> **Source document**:
........

With that I'm going to go home. Viva la France. Thank you very much.

(APPLAUSE)

CHRIS CUOMO, CNN ANCHOR: All right. President Obama ending his press conference by saying "Viva la France."

Let's bring in CNN's chief international correspondent Christiane Amanpour and CNN senior White House correspondent Jim Acosta.

Wow, Jim, there had been some speculation that this might be limited in scope. The conference anything but that. He took on climate change, both here, the prerogatives that this summit may lead to as well as the politics back home, dismissing out of hand any controversy about whether or not there's a warming crisis. He also spoke about terror. He spoke about domestic terrorism. He spoke about the Colorado shooting in the context of terror and many other topics. What's your takeaway?

JIM ACOSTA, CNN CHIEF WHITE HOUSE CORRESPONDENT: Well, you know, the president sounded kind of low energy during this press conference, Chris, but he was confident. You heard there at the very end when he was talking about the Ebola crisis, that these large global problems are solvable. I think you can take that message from the president and apply it to his thinking on ISIS, to his thinking on climate change. He said I think we're going to solve this thing about climate change, talking about the work here at this climate summit here in Paris.

But on ISIS, Chris, he faces a difficult challenge. The president was pretty frank about that. He noted that while he thinks Vladimir Putin may be shifting his calculation, as he put it, on whether or not Bashar al Assad needs to hold on in Syria, he did say that he doesn't think Putin is really going to change his strategy, not do a 180 turn in his strategy when it comes to who Russia is targeting in Syria. The president continues to believe that Russia will continue to bombard opposition forces to Bashar al Assad and that is simply going to make things more difficult for President Obama.

........

> **Exercise instructions**:
Repeat everything in the CNN transcript from "With that I'm" down to "correspondent Jim Acosta." exactly.

........

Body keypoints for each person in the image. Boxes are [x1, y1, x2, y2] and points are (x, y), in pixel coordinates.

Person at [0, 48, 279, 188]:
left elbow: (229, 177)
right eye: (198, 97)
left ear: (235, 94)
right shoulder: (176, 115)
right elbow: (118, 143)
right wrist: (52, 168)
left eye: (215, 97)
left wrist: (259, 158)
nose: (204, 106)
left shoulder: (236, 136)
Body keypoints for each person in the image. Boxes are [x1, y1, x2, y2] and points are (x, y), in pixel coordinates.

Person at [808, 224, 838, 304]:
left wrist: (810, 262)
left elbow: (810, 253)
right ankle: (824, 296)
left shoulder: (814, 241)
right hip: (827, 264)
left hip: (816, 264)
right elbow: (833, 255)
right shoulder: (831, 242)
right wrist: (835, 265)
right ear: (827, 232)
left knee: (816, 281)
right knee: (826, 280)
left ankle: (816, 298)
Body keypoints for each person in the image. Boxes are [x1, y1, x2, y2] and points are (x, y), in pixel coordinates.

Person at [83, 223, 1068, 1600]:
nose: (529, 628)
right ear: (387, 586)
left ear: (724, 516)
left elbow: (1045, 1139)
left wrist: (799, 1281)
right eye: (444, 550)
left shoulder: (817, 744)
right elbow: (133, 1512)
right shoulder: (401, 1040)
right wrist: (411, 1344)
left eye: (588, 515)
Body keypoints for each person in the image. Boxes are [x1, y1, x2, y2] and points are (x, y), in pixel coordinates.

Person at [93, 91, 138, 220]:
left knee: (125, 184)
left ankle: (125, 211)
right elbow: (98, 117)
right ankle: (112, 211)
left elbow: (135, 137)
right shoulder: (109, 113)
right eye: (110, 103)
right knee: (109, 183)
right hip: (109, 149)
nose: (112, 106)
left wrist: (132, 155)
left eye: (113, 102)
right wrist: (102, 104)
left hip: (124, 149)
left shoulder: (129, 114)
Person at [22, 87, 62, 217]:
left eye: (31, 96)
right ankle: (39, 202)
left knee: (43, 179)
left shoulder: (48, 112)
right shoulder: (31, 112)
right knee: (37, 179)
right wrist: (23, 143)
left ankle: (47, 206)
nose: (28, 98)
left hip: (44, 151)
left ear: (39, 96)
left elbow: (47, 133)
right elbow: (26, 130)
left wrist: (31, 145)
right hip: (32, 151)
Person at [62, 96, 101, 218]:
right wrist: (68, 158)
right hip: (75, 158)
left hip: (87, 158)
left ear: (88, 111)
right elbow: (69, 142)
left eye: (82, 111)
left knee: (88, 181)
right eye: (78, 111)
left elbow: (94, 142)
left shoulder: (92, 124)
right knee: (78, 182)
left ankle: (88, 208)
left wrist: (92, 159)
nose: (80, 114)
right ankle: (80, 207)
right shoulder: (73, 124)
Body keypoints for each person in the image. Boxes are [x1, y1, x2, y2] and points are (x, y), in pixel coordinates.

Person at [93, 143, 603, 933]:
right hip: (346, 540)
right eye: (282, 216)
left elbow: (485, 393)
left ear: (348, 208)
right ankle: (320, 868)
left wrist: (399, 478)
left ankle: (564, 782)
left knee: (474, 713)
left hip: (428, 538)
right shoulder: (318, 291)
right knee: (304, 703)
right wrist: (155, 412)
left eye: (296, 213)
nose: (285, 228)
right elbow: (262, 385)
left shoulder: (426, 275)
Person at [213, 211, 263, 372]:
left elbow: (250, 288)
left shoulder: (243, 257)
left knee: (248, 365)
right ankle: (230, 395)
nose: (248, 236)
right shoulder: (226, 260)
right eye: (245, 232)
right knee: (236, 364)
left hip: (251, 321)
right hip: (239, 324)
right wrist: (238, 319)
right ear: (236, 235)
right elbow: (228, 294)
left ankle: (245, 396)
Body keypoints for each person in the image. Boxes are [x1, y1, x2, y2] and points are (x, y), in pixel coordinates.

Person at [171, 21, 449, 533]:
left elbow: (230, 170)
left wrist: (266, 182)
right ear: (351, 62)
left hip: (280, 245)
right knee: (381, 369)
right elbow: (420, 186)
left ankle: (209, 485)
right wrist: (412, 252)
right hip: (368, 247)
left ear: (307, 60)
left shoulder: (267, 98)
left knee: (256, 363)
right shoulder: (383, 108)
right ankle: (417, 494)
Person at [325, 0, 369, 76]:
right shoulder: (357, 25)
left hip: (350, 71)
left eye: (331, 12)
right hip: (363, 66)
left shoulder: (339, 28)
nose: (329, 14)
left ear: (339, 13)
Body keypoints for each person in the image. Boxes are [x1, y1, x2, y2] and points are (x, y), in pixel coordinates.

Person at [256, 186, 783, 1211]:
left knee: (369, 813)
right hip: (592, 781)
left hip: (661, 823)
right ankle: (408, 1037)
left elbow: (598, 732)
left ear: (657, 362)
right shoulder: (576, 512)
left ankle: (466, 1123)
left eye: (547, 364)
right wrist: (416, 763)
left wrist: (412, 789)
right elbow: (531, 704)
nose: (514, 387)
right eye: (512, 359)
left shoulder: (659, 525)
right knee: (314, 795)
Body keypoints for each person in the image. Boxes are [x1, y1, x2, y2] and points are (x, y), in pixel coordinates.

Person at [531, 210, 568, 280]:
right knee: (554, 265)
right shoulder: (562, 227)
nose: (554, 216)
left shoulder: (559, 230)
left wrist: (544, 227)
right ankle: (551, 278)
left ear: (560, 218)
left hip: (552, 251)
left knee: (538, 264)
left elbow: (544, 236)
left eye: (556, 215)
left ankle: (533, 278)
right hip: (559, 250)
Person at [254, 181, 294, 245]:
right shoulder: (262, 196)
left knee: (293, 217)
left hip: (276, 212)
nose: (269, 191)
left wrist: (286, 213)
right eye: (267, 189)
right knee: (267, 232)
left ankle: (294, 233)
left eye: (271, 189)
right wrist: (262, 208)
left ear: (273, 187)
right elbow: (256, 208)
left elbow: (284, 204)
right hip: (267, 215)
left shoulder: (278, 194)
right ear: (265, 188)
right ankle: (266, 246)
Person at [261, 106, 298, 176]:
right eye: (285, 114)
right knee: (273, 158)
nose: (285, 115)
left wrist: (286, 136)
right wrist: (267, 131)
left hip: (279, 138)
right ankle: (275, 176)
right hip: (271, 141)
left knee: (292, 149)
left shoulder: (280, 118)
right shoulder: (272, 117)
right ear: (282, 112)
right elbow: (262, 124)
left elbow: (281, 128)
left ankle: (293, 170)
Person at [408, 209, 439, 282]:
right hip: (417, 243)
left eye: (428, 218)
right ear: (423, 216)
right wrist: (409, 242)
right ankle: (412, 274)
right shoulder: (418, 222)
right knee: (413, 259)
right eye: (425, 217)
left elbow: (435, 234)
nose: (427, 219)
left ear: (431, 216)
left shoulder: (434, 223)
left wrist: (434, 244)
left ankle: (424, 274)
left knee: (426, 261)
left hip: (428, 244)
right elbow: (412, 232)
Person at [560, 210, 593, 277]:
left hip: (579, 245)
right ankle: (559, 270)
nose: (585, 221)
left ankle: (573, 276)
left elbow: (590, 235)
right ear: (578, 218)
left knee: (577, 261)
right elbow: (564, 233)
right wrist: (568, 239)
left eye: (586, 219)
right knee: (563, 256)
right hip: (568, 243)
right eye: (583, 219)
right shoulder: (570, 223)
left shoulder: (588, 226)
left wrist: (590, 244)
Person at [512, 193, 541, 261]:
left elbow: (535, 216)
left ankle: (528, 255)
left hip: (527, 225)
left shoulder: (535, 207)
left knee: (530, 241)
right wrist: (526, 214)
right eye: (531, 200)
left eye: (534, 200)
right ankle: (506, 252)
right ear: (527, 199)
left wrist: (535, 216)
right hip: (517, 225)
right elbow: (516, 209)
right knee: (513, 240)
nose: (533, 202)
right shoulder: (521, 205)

........

> **Solution**:
With that I'm going to go home. Viva la France. Thank you very much.

(APPLAUSE)

CHRIS CUOMO, CNN ANCHOR: All right. President Obama ending his press conference by saying "Viva la France."

Let's bring in CNN's chief international correspondent Christiane Amanpour and CNN senior White House correspondent Jim Acosta.